(TEKS YANG DIBERIKAN):
== == ==
Menyambut Kedamaian
Minggu, 01 Desember 2019
Add Comment
1 Desember 2019 Minggu Adven I
“Berjaga-jagalah, sebab kamu tidak tahu
pada hari mana Tuhanmu datang”
(Mat 24:42)
Menyambut Kedamaian
Terselip dalam pewartaan Natal, keyakinan umat beriman akan kedatangan
Tuhan untuk kedua kalinya. Kedatangan Tuhan untuk kedua kalinya tidak identik
dengan datangnya akhir jaman atau kiamat, yang dimengerti sebagai saat
hancurnya segala sesuatu. Kedatangan Tuhan kedua kalinya merupakan pengharapan
imani dimana status anak-anak Allah dinyatakan secara penuh. Kedatangan Tuhan
kedua kalinya merupakan momentum atau peristiwa dimana umat beriman secara utuh
hidup dalam kemuliaan ilahi.
Dalam masa penantian akan kedatangan Tuhan yang kedua kalinya, umat
beriman mengambil sikap berjaga-jaga. Pada dasarnya, sikap ini tidaklah sejajar
dengan penyambutan akan kedatangan pejabat penting negara. Sikap dasar
berjaga-jaga menyangkut pengharapan akan pengangkatan secara penuh sebagai
anak-anak Allah dan tentunya kemuliaan ilahi yang akan dianugerahkan. Maka,
letak kepentingannya ada pada pihak umat beriman, bukan pada Allah. Umat
beriman berjaga-jaga, siap-siaga menyambut peristiwa paling menentukan dalam
seluruh kehidupannya.
Oleh karena itu, seruan Nabi Yesaya penting diperhatikan: ““Hai kaum
keturunan Yakub, mari kita berjalan di dalam terang TUHAN!” (Yes 2:5). Umat
beriman (“keturunan Yakub”) ditantang (kalau gak mau dibilang “diwajibkan”)
untuk berjalan di dalam terang Tuhan. Tidak ada jalan lain selain jalan “terang
Tuhan”. Dapat dimengerti bahwa jalan ini merupakan ekspresi dari status
anak-anak Allah yang belum secara penuh dinyatakan. Dengan kata lain, umat
beriman mengekspresikan kemuliaan ilahi di dalam kehidupan sehari-hari.
== == ==
(PETUNJUK LATIHAN):
Tolong sebutkan, menurut teks renungan, di mana seruan Nabi Yesaya mengajak kaum keturunan Yakub untuk berjalan. Baris-baris yang ditampilkan tidak berhubungan dengan teks renungan.
== == ==
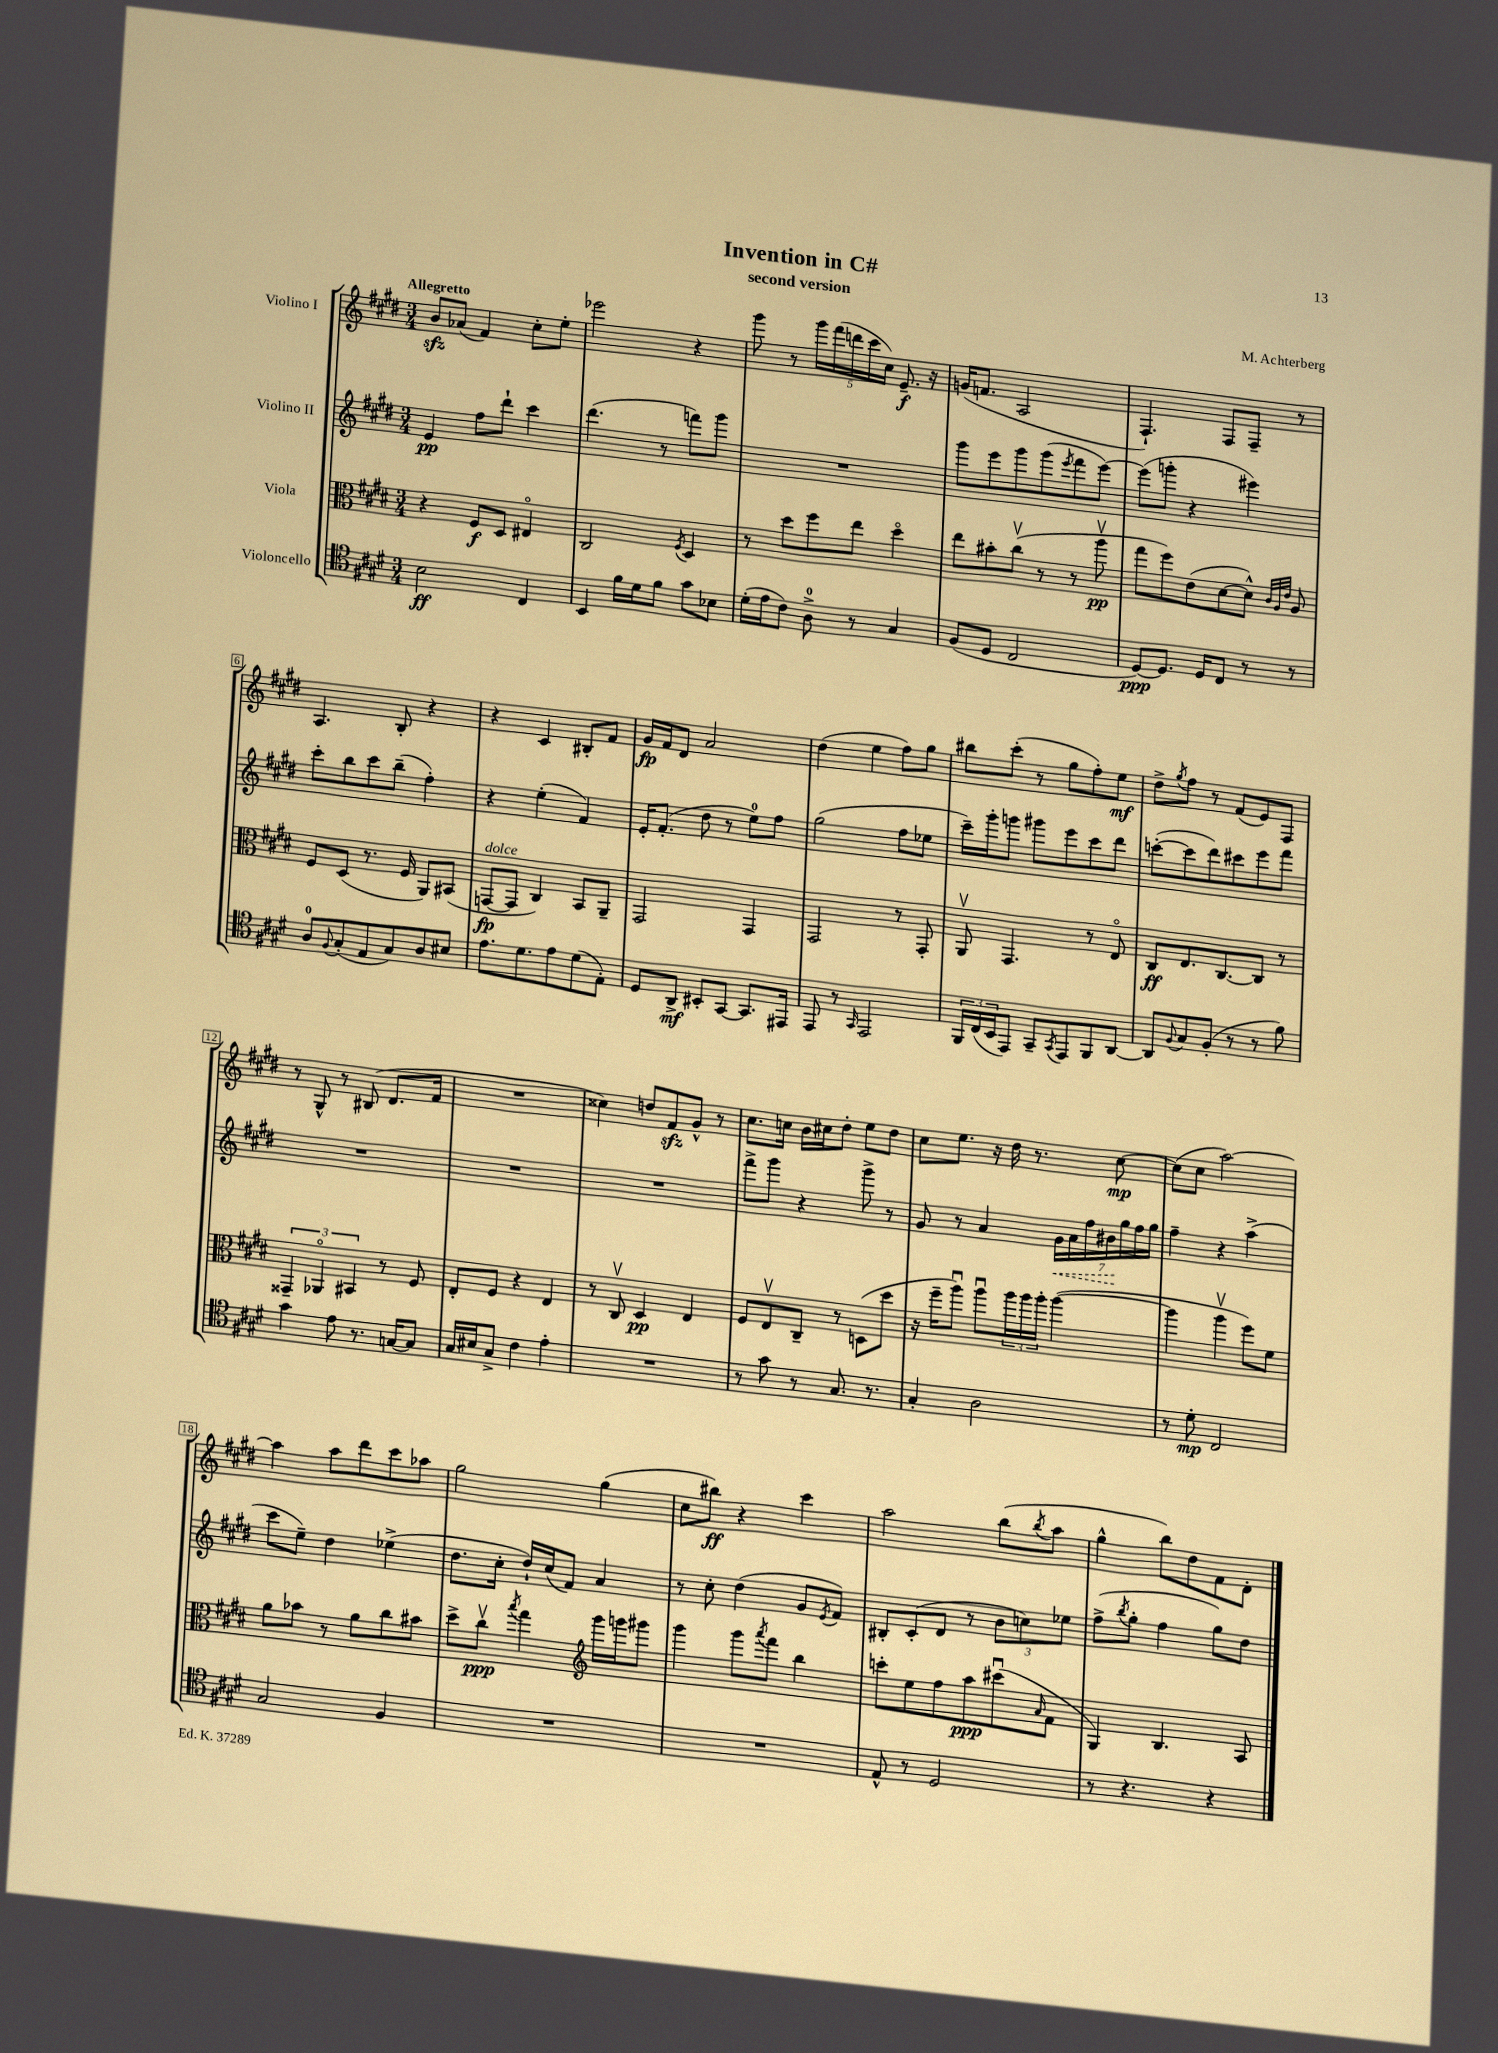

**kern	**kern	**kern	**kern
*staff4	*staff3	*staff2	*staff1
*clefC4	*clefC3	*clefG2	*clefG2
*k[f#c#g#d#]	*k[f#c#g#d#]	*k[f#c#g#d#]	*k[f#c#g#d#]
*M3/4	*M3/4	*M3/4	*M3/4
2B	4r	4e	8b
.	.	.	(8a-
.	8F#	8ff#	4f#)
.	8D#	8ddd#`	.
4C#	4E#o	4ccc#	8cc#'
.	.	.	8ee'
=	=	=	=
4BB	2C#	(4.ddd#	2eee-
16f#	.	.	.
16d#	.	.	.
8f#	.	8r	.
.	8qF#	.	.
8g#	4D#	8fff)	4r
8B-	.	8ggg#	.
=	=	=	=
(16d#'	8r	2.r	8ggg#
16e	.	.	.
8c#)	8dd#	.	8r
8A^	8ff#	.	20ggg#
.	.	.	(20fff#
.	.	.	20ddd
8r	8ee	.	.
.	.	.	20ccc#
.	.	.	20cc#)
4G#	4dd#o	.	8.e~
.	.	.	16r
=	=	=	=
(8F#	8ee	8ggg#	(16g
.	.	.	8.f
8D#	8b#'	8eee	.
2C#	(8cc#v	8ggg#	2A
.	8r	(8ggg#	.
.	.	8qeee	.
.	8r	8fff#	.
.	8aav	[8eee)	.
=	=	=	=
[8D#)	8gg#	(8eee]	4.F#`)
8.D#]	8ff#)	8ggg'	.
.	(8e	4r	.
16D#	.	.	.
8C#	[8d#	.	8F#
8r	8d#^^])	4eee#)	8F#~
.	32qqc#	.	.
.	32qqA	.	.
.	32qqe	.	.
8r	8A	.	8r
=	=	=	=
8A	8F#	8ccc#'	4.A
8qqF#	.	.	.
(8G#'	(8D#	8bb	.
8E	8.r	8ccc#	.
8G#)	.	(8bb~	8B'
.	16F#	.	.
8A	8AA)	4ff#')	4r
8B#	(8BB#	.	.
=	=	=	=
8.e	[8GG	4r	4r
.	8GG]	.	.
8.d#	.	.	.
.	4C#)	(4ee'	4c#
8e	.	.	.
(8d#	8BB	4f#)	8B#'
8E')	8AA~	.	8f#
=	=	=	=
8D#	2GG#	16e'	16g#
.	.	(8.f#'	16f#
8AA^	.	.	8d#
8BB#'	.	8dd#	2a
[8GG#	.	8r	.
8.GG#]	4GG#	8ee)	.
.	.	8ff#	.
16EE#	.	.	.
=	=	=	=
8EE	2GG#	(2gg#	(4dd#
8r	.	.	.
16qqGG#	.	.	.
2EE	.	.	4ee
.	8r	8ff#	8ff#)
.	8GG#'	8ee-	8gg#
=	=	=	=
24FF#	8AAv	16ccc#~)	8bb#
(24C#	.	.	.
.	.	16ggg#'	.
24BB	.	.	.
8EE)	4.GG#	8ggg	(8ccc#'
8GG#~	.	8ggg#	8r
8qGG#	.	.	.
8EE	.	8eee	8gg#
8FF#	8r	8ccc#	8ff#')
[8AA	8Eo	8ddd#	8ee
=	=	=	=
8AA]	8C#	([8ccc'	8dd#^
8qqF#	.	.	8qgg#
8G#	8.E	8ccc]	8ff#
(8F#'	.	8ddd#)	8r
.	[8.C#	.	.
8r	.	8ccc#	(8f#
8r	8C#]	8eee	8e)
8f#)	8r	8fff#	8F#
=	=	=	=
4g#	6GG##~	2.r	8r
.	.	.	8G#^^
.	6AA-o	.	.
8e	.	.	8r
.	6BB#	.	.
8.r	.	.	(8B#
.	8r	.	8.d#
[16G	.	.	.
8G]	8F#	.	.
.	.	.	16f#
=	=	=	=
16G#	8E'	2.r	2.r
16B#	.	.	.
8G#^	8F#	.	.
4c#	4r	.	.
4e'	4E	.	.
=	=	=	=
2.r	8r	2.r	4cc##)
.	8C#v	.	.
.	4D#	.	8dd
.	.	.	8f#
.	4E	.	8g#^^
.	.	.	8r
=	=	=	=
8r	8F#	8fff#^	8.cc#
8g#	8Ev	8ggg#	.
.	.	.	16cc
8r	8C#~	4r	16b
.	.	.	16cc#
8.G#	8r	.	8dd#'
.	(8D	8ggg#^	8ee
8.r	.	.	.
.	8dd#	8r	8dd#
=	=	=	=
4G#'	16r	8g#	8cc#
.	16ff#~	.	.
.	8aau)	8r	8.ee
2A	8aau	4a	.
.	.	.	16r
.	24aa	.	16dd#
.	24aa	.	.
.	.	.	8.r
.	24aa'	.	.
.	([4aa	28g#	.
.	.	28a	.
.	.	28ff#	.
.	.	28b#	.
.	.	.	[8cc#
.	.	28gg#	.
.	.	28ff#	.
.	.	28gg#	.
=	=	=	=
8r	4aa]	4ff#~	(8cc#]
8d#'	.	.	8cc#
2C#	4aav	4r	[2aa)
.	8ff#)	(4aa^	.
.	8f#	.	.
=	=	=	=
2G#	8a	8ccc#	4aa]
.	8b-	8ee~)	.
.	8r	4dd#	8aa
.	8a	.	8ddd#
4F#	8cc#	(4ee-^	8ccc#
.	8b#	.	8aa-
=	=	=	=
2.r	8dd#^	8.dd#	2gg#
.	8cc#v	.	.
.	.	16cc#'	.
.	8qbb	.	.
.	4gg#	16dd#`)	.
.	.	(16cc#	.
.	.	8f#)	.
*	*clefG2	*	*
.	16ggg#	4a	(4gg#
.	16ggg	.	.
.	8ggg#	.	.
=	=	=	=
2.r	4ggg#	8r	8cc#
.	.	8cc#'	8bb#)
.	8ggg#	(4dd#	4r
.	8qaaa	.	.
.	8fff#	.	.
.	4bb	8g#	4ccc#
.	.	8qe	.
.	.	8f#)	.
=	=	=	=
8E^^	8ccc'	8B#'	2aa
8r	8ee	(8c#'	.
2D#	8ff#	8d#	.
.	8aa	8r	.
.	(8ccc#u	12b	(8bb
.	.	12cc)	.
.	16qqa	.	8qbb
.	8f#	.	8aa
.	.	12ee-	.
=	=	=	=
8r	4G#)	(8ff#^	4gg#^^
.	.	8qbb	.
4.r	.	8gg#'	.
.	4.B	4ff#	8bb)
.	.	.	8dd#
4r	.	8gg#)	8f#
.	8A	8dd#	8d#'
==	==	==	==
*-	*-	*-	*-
== == ==
(JAWABAN YANG DIHARAPKAN):
Di dalam terang TUHAN.